- Aim of the exercise: Retype every entry below character for character, with nothing changed.

- Exercise inputs:
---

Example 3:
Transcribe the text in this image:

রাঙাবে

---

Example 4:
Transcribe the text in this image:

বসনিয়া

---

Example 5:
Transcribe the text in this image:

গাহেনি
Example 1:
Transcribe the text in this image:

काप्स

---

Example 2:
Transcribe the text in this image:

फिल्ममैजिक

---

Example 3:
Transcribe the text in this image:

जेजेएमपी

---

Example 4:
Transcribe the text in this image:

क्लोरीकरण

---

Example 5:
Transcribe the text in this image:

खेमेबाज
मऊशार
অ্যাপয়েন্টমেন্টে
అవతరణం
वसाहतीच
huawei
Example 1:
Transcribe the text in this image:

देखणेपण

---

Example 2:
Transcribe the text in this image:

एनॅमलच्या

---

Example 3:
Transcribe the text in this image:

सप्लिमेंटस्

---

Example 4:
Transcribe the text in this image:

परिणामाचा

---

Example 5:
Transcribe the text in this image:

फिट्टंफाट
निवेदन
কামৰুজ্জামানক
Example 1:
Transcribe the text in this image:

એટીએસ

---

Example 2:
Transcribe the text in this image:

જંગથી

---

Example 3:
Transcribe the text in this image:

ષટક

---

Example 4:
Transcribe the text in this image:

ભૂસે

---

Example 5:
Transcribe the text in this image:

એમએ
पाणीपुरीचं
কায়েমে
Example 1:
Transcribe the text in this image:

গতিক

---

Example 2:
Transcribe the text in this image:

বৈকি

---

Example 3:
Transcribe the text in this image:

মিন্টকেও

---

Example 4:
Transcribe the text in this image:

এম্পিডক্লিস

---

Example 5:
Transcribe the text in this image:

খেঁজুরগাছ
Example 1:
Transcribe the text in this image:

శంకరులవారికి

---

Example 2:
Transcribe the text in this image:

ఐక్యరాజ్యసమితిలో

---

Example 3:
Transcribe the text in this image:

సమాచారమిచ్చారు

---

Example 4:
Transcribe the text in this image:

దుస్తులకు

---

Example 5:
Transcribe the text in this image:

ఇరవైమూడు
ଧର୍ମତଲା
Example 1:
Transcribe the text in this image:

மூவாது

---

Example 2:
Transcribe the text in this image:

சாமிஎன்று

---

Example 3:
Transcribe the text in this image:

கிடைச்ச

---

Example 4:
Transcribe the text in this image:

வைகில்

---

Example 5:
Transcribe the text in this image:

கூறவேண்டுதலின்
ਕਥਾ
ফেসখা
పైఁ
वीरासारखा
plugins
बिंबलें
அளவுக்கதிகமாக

- Answer to the task:
---

Example 3:
Transcribe the text in this image:

রাঙাবে

---

Example 4:
Transcribe the text in this image:

বসনিয়া

---

Example 5:
Transcribe the text in this image:

গাহেনি
Example 1:
Transcribe the text in this image:

काप्स

---

Example 2:
Transcribe the text in this image:

फिल्ममैजिक

---

Example 3:
Transcribe the text in this image:

जेजेएमपी

---

Example 4:
Transcribe the text in this image:

क्लोरीकरण

---

Example 5:
Transcribe the text in this image:

खेमेबाज
मऊशार
অ্যাপয়েন্টমেন্টে
అవతరణం
वसाहतीच
huawei
Example 1:
Transcribe the text in this image:

देखणेपण

---

Example 2:
Transcribe the text in this image:

एनॅमलच्या

---

Example 3:
Transcribe the text in this image:

सप्लिमेंटस्

---

Example 4:
Transcribe the text in this image:

परिणामाचा

---

Example 5:
Transcribe the text in this image:

फिट्टंफाट
निवेदन
কামৰুজ্জামানক
Example 1:
Transcribe the text in this image:

એટીએસ

---

Example 2:
Transcribe the text in this image:

જંગથી

---

Example 3:
Transcribe the text in this image:

ષટક

---

Example 4:
Transcribe the text in this image:

ભૂસે

---

Example 5:
Transcribe the text in this image:

એમએ
पाणीपुरीचं
কায়েমে
Example 1:
Transcribe the text in this image:

গতিক

---

Example 2:
Transcribe the text in this image:

বৈকি

---

Example 3:
Transcribe the text in this image:

মিন্টকেও

---

Example 4:
Transcribe the text in this image:

এম্পিডক্লিস

---

Example 5:
Transcribe the text in this image:

খেঁজুরগাছ
Example 1:
Transcribe the text in this image:

శంకరులవారికి

---

Example 2:
Transcribe the text in this image:

ఐక్యరాజ్యసమితిలో

---

Example 3:
Transcribe the text in this image:

సమాచారమిచ్చారు

---

Example 4:
Transcribe the text in this image:

దుస్తులకు

---

Example 5:
Transcribe the text in this image:

ఇరవైమూడు
ଧର୍ମତଲା
Example 1:
Transcribe the text in this image:

மூவாது

---

Example 2:
Transcribe the text in this image:

சாமிஎன்று

---

Example 3:
Transcribe the text in this image:

கிடைச்ச

---

Example 4:
Transcribe the text in this image:

வைகில்

---

Example 5:
Transcribe the text in this image:

கூறவேண்டுதலின்
ਕਥਾ
ফেসখা
పైఁ
वीरासारखा
plugins
बिंबलें
அளவுக்கதிகமாக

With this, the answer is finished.